Since then, many couples use prenuptial agreements and more rabbis are insisting that they be signed. Recently, an agreement prepared by Rabbi Mordechai Willig has been adopted by the Rabbinical Council of America, and its member rabbis are encouraged to insist on its use by all couples.
Just last week I was approached by an aguna who needed help. She had not signed a pre-nuptial agreement when she was married. Would it have helped her obtain a get now if she would have signed an agreement? Well, that depends.

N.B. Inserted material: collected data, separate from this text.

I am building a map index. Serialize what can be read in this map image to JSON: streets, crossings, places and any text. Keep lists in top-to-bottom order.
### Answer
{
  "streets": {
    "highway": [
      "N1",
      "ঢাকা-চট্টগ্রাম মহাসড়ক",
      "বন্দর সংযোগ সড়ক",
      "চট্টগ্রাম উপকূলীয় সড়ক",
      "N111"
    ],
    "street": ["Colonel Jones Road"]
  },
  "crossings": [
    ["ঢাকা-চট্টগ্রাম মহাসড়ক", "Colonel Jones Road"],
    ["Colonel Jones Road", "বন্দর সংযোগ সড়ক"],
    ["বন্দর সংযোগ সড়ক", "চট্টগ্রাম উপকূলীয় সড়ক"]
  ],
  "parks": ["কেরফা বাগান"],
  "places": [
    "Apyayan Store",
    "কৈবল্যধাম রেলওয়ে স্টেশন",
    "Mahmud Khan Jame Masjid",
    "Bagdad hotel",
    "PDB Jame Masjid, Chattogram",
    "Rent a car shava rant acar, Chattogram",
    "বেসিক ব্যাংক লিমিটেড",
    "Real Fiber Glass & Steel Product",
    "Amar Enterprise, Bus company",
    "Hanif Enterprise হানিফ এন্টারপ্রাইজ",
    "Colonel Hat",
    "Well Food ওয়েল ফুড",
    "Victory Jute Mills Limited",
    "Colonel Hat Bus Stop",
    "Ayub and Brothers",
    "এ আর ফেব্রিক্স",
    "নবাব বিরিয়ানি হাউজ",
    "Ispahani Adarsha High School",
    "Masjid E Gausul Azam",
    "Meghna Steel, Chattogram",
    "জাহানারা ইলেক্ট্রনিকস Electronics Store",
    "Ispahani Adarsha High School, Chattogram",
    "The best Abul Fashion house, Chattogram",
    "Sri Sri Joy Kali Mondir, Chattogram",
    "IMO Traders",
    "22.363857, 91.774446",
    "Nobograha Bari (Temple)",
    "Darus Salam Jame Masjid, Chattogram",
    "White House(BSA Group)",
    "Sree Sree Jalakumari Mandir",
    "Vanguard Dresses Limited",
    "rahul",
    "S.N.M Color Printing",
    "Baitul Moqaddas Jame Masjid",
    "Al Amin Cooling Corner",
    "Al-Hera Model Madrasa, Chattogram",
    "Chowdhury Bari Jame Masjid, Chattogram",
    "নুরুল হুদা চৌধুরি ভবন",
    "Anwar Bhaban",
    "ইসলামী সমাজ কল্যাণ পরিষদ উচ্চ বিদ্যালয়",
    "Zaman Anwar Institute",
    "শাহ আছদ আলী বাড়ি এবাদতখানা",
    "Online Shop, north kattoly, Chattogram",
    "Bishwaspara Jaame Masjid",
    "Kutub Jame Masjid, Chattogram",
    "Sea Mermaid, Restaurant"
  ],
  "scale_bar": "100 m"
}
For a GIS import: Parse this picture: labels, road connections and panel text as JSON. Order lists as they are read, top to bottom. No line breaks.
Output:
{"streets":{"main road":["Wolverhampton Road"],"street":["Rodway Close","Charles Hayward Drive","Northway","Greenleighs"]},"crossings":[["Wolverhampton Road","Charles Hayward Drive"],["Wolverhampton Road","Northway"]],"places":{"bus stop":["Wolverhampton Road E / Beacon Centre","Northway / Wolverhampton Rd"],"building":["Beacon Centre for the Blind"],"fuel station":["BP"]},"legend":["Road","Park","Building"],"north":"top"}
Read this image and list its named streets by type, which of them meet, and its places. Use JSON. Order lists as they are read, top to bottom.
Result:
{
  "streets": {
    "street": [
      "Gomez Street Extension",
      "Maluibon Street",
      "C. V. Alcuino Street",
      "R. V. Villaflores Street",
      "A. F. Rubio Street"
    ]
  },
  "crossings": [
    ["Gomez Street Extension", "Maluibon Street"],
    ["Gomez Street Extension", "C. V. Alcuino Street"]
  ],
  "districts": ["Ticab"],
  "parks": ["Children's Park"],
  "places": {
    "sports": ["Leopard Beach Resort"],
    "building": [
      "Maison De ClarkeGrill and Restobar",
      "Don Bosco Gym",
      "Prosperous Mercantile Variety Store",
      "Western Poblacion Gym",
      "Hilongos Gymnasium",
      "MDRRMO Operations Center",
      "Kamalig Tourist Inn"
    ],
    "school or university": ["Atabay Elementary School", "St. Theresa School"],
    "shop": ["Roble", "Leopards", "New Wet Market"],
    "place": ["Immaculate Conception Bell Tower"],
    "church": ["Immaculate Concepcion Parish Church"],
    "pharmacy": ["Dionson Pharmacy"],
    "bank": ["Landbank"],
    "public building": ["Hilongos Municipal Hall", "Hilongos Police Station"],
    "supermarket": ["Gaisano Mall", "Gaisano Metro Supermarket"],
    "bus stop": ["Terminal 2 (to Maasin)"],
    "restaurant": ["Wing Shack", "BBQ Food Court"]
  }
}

Pre-nuptial agreements require a husband and wife, upon termination of their marriage civilly, to participate in get proceedings. The agreements differ in the types of enforcement procedures used to achieve that result; some impose sanctions, others impose monetary obligations on the party who refuses to give or accept a get. Some agreements require the intervention of a beit din before sanctions or monetary obligations are imposed, while others leave the enforcement of the agreements to the civil courts. But if a get is not forthcoming, there will be sanctions or monetary obligations imposed. In those instances where there is a desire to extort money from the wife, this is a very powerful deterrent. Of course, if a man is willing to accept financial penalties while yet withholding a get, or if the husband has no assets, then the agreement cannot help.
Thus pre-nuptial agreements do not solve the underlying problem of husbands having the power to keep wives imprisoned in dead marriages. And an Orthodox pre-nuptial agreement has never been tested in a civil court, so it is unclear whether its contract will be upheld.
But while these agreements are not a cure-all, they have helped many women obtain a get and their use must be encouraged. I personally am aware of quite a number of cases where the get was given because of the agreement. And that is not even counting the many examples of gittin being granted, cases that never attain the status of aguna, because an agreement had been signed.
Anyone entering a marriage today without signing a pre-nuptial agreement is making a major error. It’s like an insurance policy: you hope you never need it, but it is good to have, just in case.
Rivka Haut is co-editor of Daughters of the King: Women and the Synagogue, and is an aguna activist.